───── Quoted passage
Do food producers still use ancient processes to ferment food today? Many still do, especially in certain cultures. Some people do it at home through canning and pickling from their own fruits and vegetable gardens.
Before refrigeration, fermentation would be one of the only ways to preserve food. If you lived in ancient or medieval times, fermented foods were less likely to make you sick. It’s why most people drank beverages like beer or malted water rather than water up until the 1900s.
The term fermentation comes from the Latin fervere – which means to boil. It’s also where we get the word fervor and fervent – meaning excitable and easily worked up. And that’s a great way to think about the chemical process behind fermentation.
Fermentation is a metabolic process that takes sugars and converts them into alcohol or acid. It removes energy from carbohydrates without oxygen.
Fermentation is also known as “culturing” – you can watch this 3-minute video to learn more about this process.
Looking beyond yogurt
Today, there’s is an increasing variety of fermented foods landing on our grocery shelves every day. We’re not limited to kombucha and sauerkraut (although at D2D, we like both).
Here’s a list of some uncommon, fermented foods starting to pop up in our local supermarket. And here’s a website exploring the vast array of fermented foods across the globe.
- Fair warning here: most people say natto is an acquired taste. While rarely eaten in America, it’s a popular food item in Japan. It’s traditionally made by wrapping boiled soybeans in rice straw, which naturally has the “good” bacteria “bacillus subtilis” on its surface.
- But what does this unique fermented food taste like? It’s been described as having a “slimy, sticky, and stringy texture” with a pungent smell and a nutty flavor. In Japan, it’s served over a bed of rice and topped with soy sauce, mustard, chives, and other seasonings.
- You can find a list of natto recipes here.
- Kombucha is growing more popular in the United States. The beverage can now be found on more grocery store shelves. It begins with a base of green and/or black tea. Sugar is then added to the brewed tea and white vinegar or previously made kombucha for an acidic base. Brewing kombucha also requires a SCOBY, short for “symbiotic colony of bacteria and yeast.” And, don’t worry too much about the sugar used for the fermentation process, most of it is burned off by the time the product gets to the shelf, but check the labels to make sure extra sugar wasn’t added at the end process.
──────────
Work instructions
Continue the fermented-foods text from where it stops. The material that comes next has no connection to the fermented-foods text.
───── Stored data
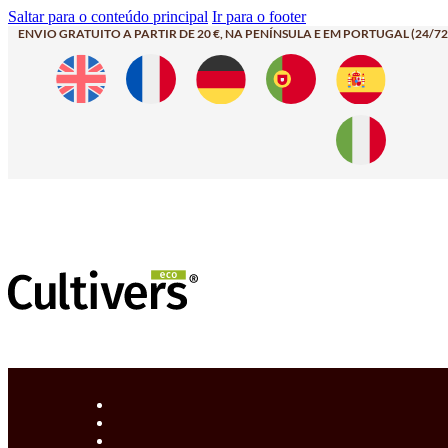
Saltar para o conteúdo principal
Ir para o footer
ENVIO GRATUITO A PARTIR DE 20 €, NA PENÍNSULA E EM PORTUGAL (24/72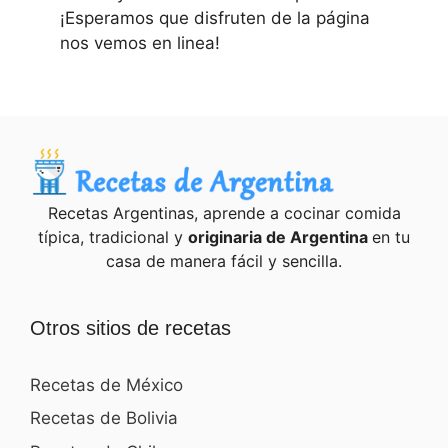
¡Esperamos que disfruten de la página
nos vemos en linea!
Recetas Argentinas, aprende a cocinar comida
típica, tradicional y
originaria de Argentina
en tu
casa de manera fácil y sencilla.
Otros sitios de recetas
Recetas de México
Recetas de Bolivia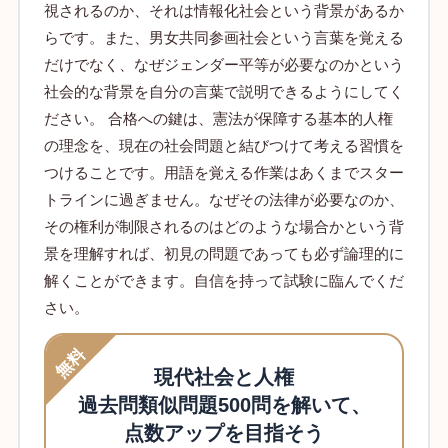
視されるのか、それは情報化社会という背景があるか
らです。また、男女共同参画社会という言葉を覚える
だけでなく、なぜジェンダー平等が必要なのかという
社会的な背景を自分の言葉で説明できるようにしてく
ださい。 合格への鍵は、憲法が保障する基本的人権
の理念を、現在の社会問題と結びつけて考える習慣を
つけることです。用語を覚える作業はあくまでスター
トラインに過ぎません。なぜその法律が必要なのか、
その権利が制限されるのはどのような場合かという背
景を理解すれば、初見の問題であっても必ず論理的に
解くことができます。自信を持って試験に臨んでくだ
さい。
無料
現代社会と人権
過去問類似問題500問を解いて、
点数アップを目指そう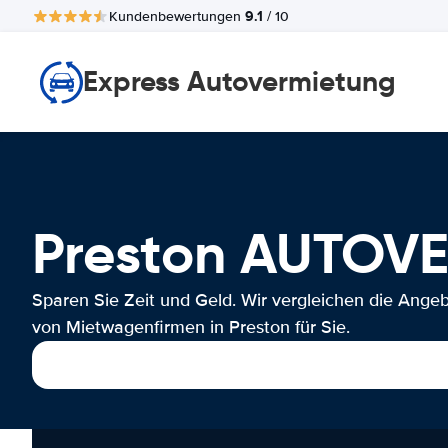
9.1
Kundenbewertungen
/ 10
Express Autovermietung
Preston AUTOV
Sparen Sie Zeit und Geld. Wir vergleichen die Ange
von Mietwagenfirmen in Preston für Sie.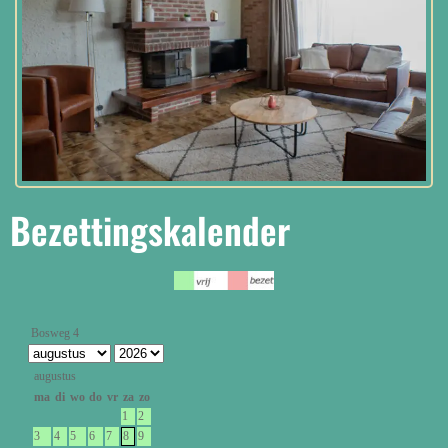
Bezettingskalender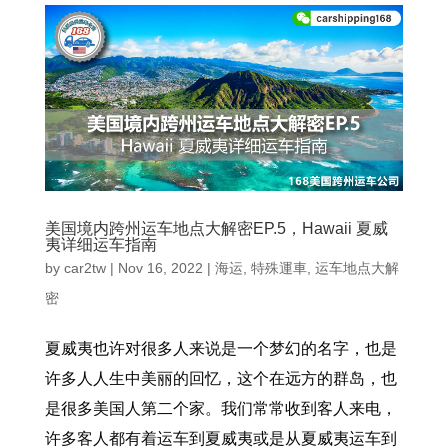
美国境内跨州运车地点大解密EP.5，Hawaii 夏威
夷详细运车指南
by
car2tw
|
Nov 16, 2022
|
海运
,
特殊運車
,
运车地点大解
密
夏威夷也许对很多人来说是一个梦幻的名字，也是
许多人人生中美丽的回忆，这个在远方的群岛，也
是很多美国人第二个家。我们常常收到客人来电，
许多客人都有着运车到夏威夷或是从夏威夷运车到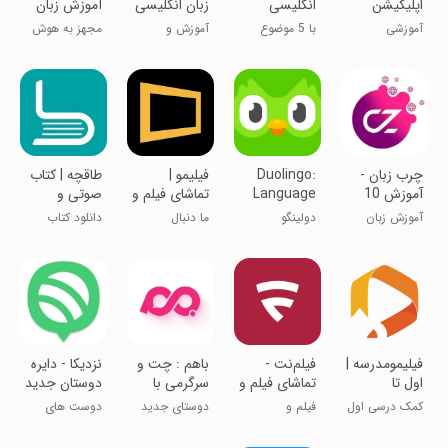
اپلیکیشن
انگلیسی
زبان انگلیسی
آموزش زبان
آموزش زبان
انگلیسی
آموزشی
با 5 موضوع
آموزش و
مجهز به هوش
متنوع زبان
تقویت زبان
مصنوعی
انگلیسی
‏‏چرب زبان -
Duolingo:
‏‏‏‏‏‏فیلیمو |
‏‏‏‏‏‏‏‏‏‏‏‏طاقچه | کتاب
آموزش 10
Language
تماشای فیلم و
صوتی و
زبان زنده دنیا
Lessons
سریال
الکترونیک
آموزش زبان
دولینگو
ما دنبال
دانلود کتاب
داستانیم
وکتاب صوتی
‏‏‏‏‏‏‏‏فیلیمومدرسه |
‏فیلم‌نت -
‏باهم : چت و
نزدیکا - دایره
اول تا
تماشای فیلم و
سرگرمی با
دوستان جدید
دوازدهم
سریال
دوست هات
تو
کمک درسی اول
فیلم و
دوستای جدید
دوست های
تا دوازدهم
سریال‌های
پیدا کن !
جدید پیدا کن!
دیدنی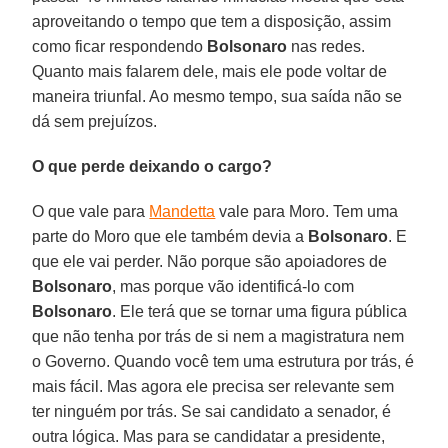
aproveitando o tempo que tem a disposição, assim
como ficar respondendo
Bolsonaro
nas redes.
Quanto mais falarem dele, mais ele pode voltar de
maneira triunfal. Ao mesmo tempo, sua saída não se
dá sem prejuízos.
O que perde deixando o cargo?
O que vale para
Mandetta
vale para Moro. Tem uma
parte do Moro que ele também devia a
Bolsonaro
. E
que ele vai perder. Não porque são apoiadores de
Bolsonaro
, mas porque vão identificá-lo com
Bolsonaro
. Ele terá que se tornar uma figura pública
que não tenha por trás de si nem a magistratura nem
o Governo. Quando você tem uma estrutura por trás, é
mais fácil. Mas agora ele precisa ser relevante sem
ter ninguém por trás. Se sai candidato a senador, é
outra lógica. Mas para se candidatar a presidente,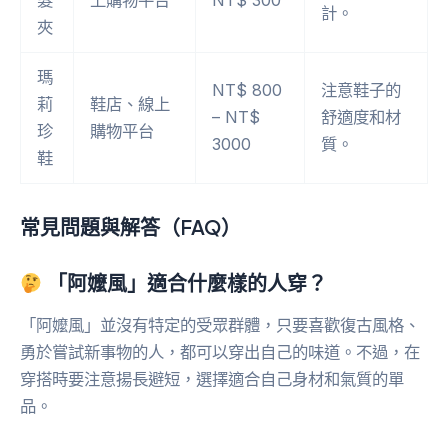
計。
夾
瑪
NT$ 800
注意鞋子的
莉
鞋店、線上
– NT$
舒適度和材
珍
購物平台
3000
質。
鞋
常見問題與解答（FAQ）
「阿嬤風」適合什麼樣的人穿？
「阿嬤風」並沒有特定的受眾群體，只要喜歡復古風格、
勇於嘗試新事物的人，都可以穿出自己的味道。不過，在
穿搭時要注意揚長避短，選擇適合自己身材和氣質的單
品。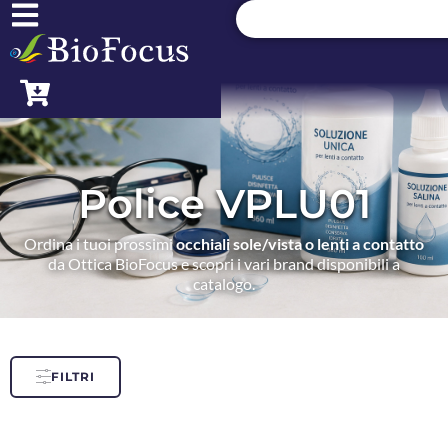
Police VPLU01
Ordina i tuoi prossimi
occhiali sole/vista o lenti a contatto
da Ottica BioFocus e scopri i vari brand disponibili a
catalogo.
FILTRI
──────────
Result for this exercise
- Check out how to make kombucha tea at home.
- Another item now regularly found on grocery stores shelves in America. Kefir is teeming with probiotics and good bacteria that can make your gut sing. It’s a drinkable yogurt but tangier and higher in probiotics than what’s traditionally found in supermarkets. It’s fermented by taking kefir cultures and adding them to a milk product, and letting it ferment for a day. Watch for the sugar content in some brands, though.
- How to make homemade Kefir.
- Tempeh is a soy-based product that tends to be popular with vegans and vegetarians because it has vitamin B12. It is also a complete protein, meaning it has all nine essential amino acids needed for healthy bones and bodies.
- Check out this marinated peanut tempeh recipe.
- Korean cooks use kimchi in almost every meal. Kimchi, unlike other fermented foods, can be made in different ways. It usually contains a comb of some type of vegetable (often cabbage) and garlic, ginger, chilies, and/or fish sauce.
- The most famous dish is known as Kimchi Jjigae (or Spicy Kimchi Stew). Recipe here.
The Bottom Line
From ancient times, fermentation plays a crucial role in our food system and gut health. It can improve everything from our digestion system to our body’s ability to absorb nutrients. Since fermented foods increase the healthy bacteria and probiotics in our gut, researchers find that eating these types of food can help with weight loss, autoimmune diseases, and even Alzheimer’s disease.